> TASK 1
In the article about the runaway tortoise, condense the paragraph that begins "He was found within a short walk" into one shorter sentence that keeps its main facts.
> TASK 2
According to the article about the runaway tortoise, how many years has Cathryn been looking after Tommy?
> TASK 3
From the article about the runaway tortoise, quote the passage that begins at the words "Image source, Gordon" and stops after "at the weekend.".

Cathryn with runaway tortoise Tommy

The owner of a runaway tortoise is tightening up security after her 60-year-old pet reached the other end of a busy Borders town.

Cathryn Scott is still unsure how Tommy crossed at least three busy roads, a town centre and a footbridge to end up about a mile away from home.

But the legal services officer from Selkirk is taking no more chances.

Cathryn said: "We are reinforcing his pen by building up the wire netting and creating an overhang."

Despite looking after Tommy for 40 years, Cathryn can only recall a couple of previous escapes before this summer.

He was found within a short walk following both of his breakouts in 2017 - the first on a neighbouring road, and then in a neighbour's garden.

Image caption,

Tommy the tortoise travelled for more than a mile across a busy town before being found

During his two-day great escape last week, Tommy reached the other side of Selkirk.

Cathryn explained: "We had been away in Arran on a long weekend and a friend was looking after him.

"He wasn't in his pen when we got back on the Sunday evening, and despite searching in and around our garden he couldn't be found.

"I put up a post on Facebook for friends to look out for him and the following evening I got a message to say that he had been found walking around the grassy area outside Riverside Nursing Home - that's at the other end of the town.

"We think he's made his own way down to the High Street and someone has helped him with the rest, although it's unlikely we'll ever know for sure."

Image source, Gordon Brown/Geograph
Image caption,

Cathryn believes Tommy reached Scotts Place, where he may have been helped through the town centre

It is estimated that tortoises can travel at speeds of up to one kilometre (about half a mile) every three or four hours.

But Tommy still had to manoeuvre his way across the town's busy Scotts Place, High Street and the A7 trunk road before descending either the Green or Forest Road to reach the Ettrick Water.

He also had to cross either the road or foot bridge to reach the Bannerfield area where he was found on Monday evening.

Within days of being returned to his pen, Tommy made another bid for freedom at the weekend.

This time he was found later in the day wandering in the undergrowth at the bottom of a neighbour's garden.

Image caption,

Cathryn and husband, Michael, are building up the fences around Tommy's pen

Cathryn added: "The neighbours are landscaping their garden so he was lucky.

"There's a digger working in there and they are spraying all of the overgrown areas of grass.

"Hopefully this will be the last drama we have with Tommy."

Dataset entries
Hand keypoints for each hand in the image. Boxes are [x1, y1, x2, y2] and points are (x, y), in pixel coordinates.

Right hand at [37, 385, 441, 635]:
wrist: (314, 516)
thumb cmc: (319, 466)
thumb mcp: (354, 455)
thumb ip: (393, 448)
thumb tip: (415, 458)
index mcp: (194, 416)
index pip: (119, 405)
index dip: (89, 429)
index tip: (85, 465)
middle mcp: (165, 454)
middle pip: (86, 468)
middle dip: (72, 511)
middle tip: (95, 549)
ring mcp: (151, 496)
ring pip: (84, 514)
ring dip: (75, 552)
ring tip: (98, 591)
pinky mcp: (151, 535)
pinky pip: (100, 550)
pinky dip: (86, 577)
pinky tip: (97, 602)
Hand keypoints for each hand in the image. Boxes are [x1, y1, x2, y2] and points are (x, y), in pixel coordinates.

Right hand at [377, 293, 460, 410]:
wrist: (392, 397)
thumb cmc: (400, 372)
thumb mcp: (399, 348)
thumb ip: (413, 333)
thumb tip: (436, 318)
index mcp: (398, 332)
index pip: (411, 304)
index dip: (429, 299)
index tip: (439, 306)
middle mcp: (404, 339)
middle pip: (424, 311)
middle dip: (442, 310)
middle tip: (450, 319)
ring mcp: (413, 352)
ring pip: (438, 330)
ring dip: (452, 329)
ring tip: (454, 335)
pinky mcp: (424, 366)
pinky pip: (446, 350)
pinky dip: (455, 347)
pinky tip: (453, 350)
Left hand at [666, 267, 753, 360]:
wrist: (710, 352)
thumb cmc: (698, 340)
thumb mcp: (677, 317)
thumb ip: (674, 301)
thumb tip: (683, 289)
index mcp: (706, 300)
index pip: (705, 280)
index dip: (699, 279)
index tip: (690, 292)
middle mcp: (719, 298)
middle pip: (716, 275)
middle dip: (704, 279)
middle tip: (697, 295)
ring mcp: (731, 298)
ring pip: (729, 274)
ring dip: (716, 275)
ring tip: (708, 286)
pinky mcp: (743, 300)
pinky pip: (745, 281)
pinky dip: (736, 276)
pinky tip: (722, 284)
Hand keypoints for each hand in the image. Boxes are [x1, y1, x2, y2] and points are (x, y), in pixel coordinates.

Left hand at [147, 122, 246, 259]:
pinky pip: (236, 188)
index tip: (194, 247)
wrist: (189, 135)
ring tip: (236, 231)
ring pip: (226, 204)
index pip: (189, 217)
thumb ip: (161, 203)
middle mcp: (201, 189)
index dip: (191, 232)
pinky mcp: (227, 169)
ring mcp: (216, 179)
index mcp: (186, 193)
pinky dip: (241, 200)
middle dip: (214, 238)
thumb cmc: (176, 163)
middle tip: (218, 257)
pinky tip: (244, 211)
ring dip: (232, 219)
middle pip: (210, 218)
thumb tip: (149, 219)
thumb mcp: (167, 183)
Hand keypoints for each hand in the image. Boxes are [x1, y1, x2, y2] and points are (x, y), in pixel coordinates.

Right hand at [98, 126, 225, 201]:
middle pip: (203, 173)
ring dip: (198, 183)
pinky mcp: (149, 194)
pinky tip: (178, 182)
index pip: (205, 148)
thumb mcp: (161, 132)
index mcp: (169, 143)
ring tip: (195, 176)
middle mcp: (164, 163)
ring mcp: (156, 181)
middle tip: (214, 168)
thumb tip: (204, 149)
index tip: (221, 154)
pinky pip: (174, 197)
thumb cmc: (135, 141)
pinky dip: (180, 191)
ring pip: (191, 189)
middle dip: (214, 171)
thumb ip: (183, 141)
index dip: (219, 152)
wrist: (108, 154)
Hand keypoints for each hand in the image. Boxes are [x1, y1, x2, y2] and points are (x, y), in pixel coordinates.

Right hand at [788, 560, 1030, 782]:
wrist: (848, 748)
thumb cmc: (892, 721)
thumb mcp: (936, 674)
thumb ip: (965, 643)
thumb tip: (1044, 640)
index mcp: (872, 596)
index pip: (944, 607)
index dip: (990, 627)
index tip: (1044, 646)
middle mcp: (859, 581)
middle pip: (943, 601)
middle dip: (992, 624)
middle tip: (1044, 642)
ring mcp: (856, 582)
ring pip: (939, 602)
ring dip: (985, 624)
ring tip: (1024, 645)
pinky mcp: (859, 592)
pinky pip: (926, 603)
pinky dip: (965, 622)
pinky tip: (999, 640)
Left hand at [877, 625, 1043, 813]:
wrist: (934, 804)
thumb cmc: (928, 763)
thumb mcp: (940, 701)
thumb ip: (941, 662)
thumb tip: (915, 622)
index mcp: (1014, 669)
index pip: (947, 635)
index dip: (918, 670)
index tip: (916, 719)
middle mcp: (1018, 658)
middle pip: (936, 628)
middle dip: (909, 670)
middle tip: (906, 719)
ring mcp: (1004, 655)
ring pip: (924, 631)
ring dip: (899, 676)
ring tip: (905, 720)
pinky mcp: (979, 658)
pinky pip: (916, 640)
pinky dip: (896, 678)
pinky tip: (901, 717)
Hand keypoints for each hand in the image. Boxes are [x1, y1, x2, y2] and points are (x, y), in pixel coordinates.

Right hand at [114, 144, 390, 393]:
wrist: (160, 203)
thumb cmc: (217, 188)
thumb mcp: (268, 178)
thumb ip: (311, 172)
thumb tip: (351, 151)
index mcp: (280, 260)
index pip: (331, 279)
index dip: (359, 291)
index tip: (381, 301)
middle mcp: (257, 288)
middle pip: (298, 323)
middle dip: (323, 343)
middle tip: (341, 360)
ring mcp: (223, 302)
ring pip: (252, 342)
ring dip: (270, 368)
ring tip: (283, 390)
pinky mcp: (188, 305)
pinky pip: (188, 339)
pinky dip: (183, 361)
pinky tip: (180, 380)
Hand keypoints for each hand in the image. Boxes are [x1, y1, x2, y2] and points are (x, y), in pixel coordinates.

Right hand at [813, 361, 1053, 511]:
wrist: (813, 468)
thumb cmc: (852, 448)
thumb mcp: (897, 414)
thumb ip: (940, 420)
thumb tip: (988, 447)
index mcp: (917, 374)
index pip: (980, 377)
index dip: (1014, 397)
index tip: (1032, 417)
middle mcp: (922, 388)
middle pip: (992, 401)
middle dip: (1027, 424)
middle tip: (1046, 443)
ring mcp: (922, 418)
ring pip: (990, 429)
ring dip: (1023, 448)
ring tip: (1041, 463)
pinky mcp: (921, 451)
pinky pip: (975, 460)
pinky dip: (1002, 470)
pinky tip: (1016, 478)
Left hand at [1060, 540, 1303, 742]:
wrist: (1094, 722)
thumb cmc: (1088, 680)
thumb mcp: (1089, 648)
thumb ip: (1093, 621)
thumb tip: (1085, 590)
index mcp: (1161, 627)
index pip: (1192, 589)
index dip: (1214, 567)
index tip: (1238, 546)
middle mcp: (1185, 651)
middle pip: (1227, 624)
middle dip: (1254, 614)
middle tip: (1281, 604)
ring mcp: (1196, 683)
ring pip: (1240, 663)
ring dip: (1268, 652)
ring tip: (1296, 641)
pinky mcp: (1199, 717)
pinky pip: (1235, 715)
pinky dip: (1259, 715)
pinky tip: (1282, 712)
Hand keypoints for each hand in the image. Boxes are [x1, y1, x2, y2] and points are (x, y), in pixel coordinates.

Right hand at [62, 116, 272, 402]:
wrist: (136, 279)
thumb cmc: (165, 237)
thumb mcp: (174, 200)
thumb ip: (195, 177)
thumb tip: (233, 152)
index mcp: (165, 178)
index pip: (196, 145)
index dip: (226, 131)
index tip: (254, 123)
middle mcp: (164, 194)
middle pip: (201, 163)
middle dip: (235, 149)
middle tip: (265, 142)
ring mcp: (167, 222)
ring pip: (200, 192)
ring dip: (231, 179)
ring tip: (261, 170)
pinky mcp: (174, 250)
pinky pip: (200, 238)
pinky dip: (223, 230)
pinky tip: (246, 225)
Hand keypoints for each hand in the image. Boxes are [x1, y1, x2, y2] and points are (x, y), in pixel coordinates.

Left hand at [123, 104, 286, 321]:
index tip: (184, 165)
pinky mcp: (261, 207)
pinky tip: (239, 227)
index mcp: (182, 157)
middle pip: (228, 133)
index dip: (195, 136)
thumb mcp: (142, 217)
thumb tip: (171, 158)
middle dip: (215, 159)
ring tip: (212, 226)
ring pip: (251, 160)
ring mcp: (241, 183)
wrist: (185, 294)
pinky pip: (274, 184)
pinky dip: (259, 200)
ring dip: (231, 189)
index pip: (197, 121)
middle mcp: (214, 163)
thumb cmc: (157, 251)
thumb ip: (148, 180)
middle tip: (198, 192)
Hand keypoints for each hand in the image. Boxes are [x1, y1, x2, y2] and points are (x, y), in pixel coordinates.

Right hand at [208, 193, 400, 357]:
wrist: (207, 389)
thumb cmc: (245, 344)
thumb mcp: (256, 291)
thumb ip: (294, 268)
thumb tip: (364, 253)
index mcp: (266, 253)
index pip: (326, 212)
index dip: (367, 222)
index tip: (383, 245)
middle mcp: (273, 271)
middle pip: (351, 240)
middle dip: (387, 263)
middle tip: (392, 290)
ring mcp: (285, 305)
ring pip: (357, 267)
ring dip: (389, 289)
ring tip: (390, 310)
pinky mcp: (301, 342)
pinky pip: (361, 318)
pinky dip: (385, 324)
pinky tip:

> WORKED SOLUTION 1
Both of Tommy's 2017 escapes ended close to home, first on a neighboring road and then in a neighbor's garden.

> WORKED SOLUTION 2
40 years.

> WORKED SOLUTION 3
Image source, Gordon Brown/Geograph
Image caption,

Cathryn believes Tommy reached Scotts Place, where he may have been helped through the town centre

It is estimated that tortoises can travel at speeds of up to one kilometre (about half a mile) every three or four hours.

But Tommy still had to manoeuvre his way across the town's busy Scotts Place, High Street and the A7 trunk road before descending either the Green or Forest Road to reach the Ettrick Water.

He also had to cross either the road or foot bridge to reach the Bannerfield area where he was found on Monday evening.

Within days of being returned to his pen, Tommy made another bid for freedom at the weekend.